*WHAT IS EXPECTED*: What is the number of lines in the data that contain "storage"? Respond with nothing else.
======== DATASET
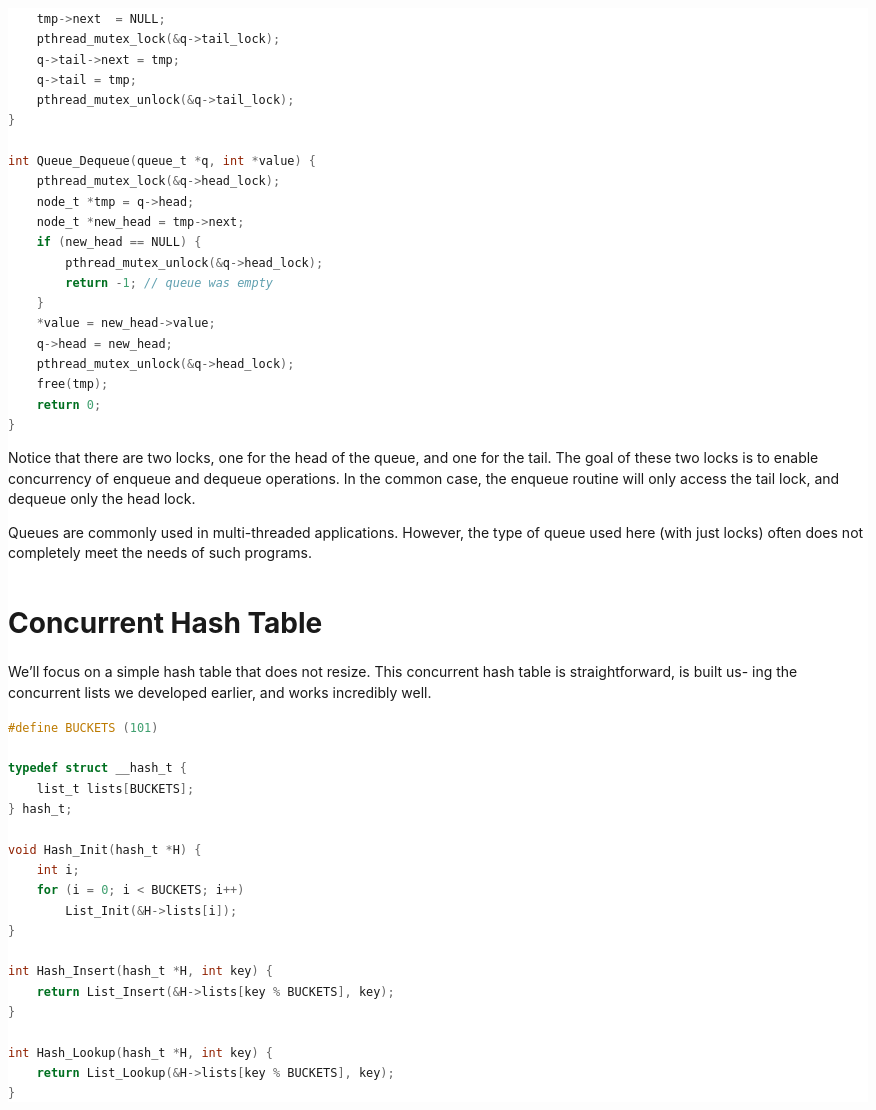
 ```c
    tmp->next  = NULL;
    pthread_mutex_lock(&q->tail_lock);
    q->tail->next = tmp;
    q->tail = tmp;
    pthread_mutex_unlock(&q->tail_lock);
}

int Queue_Dequeue(queue_t *q, int *value) {
    pthread_mutex_lock(&q->head_lock);
    node_t *tmp = q->head;
    node_t *new_head = tmp->next;
    if (new_head == NULL) {
        pthread_mutex_unlock(&q->head_lock);
        return -1; // queue was empty
    }
    *value = new_head->value;
    q->head = new_head;
    pthread_mutex_unlock(&q->head_lock);
    free(tmp);
    return 0;
}
```

Notice that there are two locks, one for the head of the queue, and one for the tail. The goal of these two locks is to enable concurrency of enqueue and dequeue operations. In the common case, the enqueue routine will only access the tail lock, and dequeue only the head lock.

Queues are commonly used in multi-threaded applications. However, the type of queue used here (with just locks) often does not completely meet the needs of such programs.

# Concurrent Hash Table

We’ll focus on a simple hash table that does not resize. This concurrent hash table is straightforward, is built us- ing the concurrent lists we developed earlier, and works incredibly well.

```c
#define BUCKETS (101)

typedef struct __hash_t {
    list_t lists[BUCKETS];
} hash_t;

void Hash_Init(hash_t *H) {
    int i;
    for (i = 0; i < BUCKETS; i++)
        List_Init(&H->lists[i]);
}

int Hash_Insert(hash_t *H, int key) {
    return List_Insert(&H->lists[key % BUCKETS], key);
}

int Hash_Lookup(hash_t *H, int key) {
    return List_Lookup(&H->lists[key % BUCKETS], key);
}
```

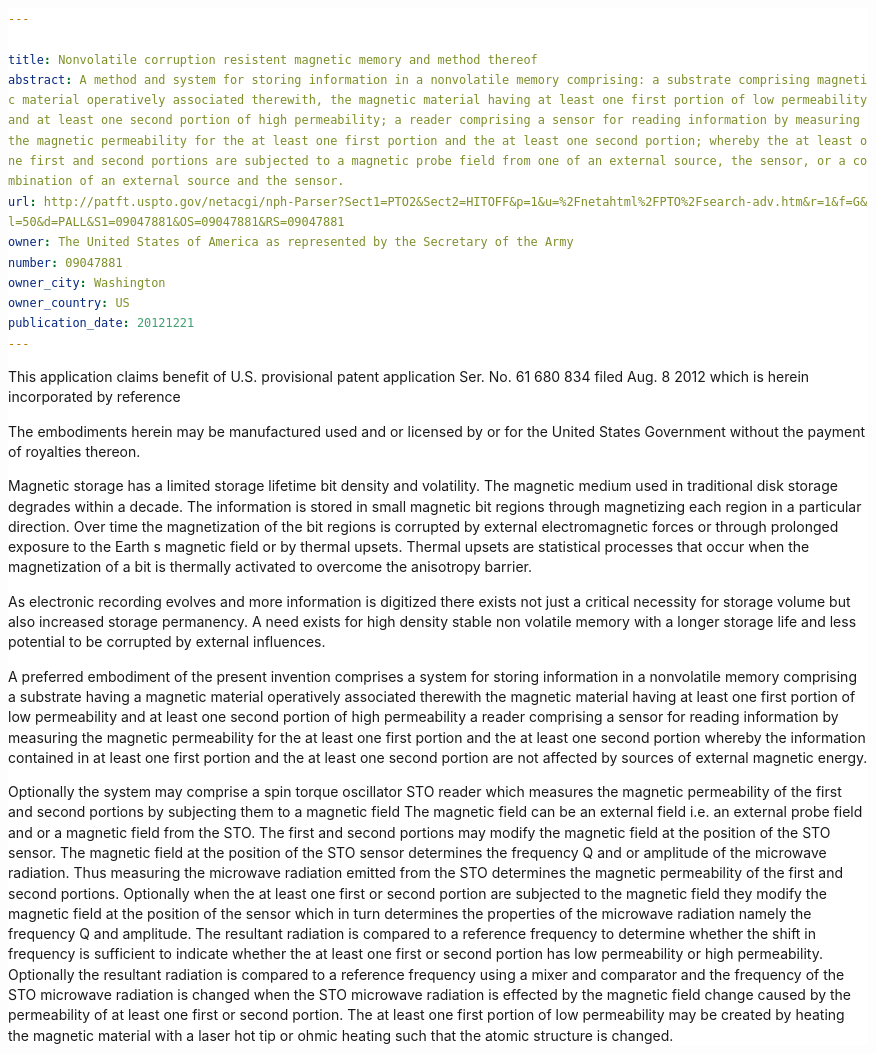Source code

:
 ```yaml
---

title: Nonvolatile corruption resistent magnetic memory and method thereof
abstract: A method and system for storing information in a nonvolatile memory comprising: a substrate comprising magnetic material operatively associated therewith, the magnetic material having at least one first portion of low permeability and at least one second portion of high permeability; a reader comprising a sensor for reading information by measuring the magnetic permeability for the at least one first portion and the at least one second portion; whereby the at least one first and second portions are subjected to a magnetic probe field from one of an external source, the sensor, or a combination of an external source and the sensor.
url: http://patft.uspto.gov/netacgi/nph-Parser?Sect1=PTO2&Sect2=HITOFF&p=1&u=%2Fnetahtml%2FPTO%2Fsearch-adv.htm&r=1&f=G&l=50&d=PALL&S1=09047881&OS=09047881&RS=09047881
owner: The United States of America as represented by the Secretary of the Army
number: 09047881
owner_city: Washington
owner_country: US
publication_date: 20121221
---
```

This application claims benefit of U.S. provisional patent application Ser. No. 61 680 834 filed Aug. 8 2012 which is herein incorporated by reference

The embodiments herein may be manufactured used and or licensed by or for the United States Government without the payment of royalties thereon.

Magnetic storage has a limited storage lifetime bit density and volatility. The magnetic medium used in traditional disk storage degrades within a decade. The information is stored in small magnetic bit regions through magnetizing each region in a particular direction. Over time the magnetization of the bit regions is corrupted by external electromagnetic forces or through prolonged exposure to the Earth s magnetic field or by thermal upsets. Thermal upsets are statistical processes that occur when the magnetization of a bit is thermally activated to overcome the anisotropy barrier.

As electronic recording evolves and more information is digitized there exists not just a critical necessity for storage volume but also increased storage permanency. A need exists for high density stable non volatile memory with a longer storage life and less potential to be corrupted by external influences.

A preferred embodiment of the present invention comprises a system for storing information in a nonvolatile memory comprising a substrate having a magnetic material operatively associated therewith the magnetic material having at least one first portion of low permeability and at least one second portion of high permeability a reader comprising a sensor for reading information by measuring the magnetic permeability for the at least one first portion and the at least one second portion whereby the information contained in at least one first portion and the at least one second portion are not affected by sources of external magnetic energy.

Optionally the system may comprise a spin torque oscillator STO reader which measures the magnetic permeability of the first and second portions by subjecting them to a magnetic field The magnetic field can be an external field i.e. an external probe field and or a magnetic field from the STO. The first and second portions may modify the magnetic field at the position of the STO sensor. The magnetic field at the position of the STO sensor determines the frequency Q and or amplitude of the microwave radiation. Thus measuring the microwave radiation emitted from the STO determines the magnetic permeability of the first and second portions. Optionally when the at least one first or second portion are subjected to the magnetic field they modify the magnetic field at the position of the sensor which in turn determines the properties of the microwave radiation namely the frequency Q and amplitude. The resultant radiation is compared to a reference frequency to determine whether the shift in frequency is sufficient to indicate whether the at least one first or second portion has low permeability or high permeability. Optionally the resultant radiation is compared to a reference frequency using a mixer and comparator and the frequency of the STO microwave radiation is changed when the STO microwave radiation is effected by the magnetic field change caused by the permeability of at least one first or second portion. The at least one first portion of low permeability may be created by heating the magnetic material with a laser hot tip or ohmic heating such that the atomic structure is changed.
================
*EXERCISE OUTPUT*: 2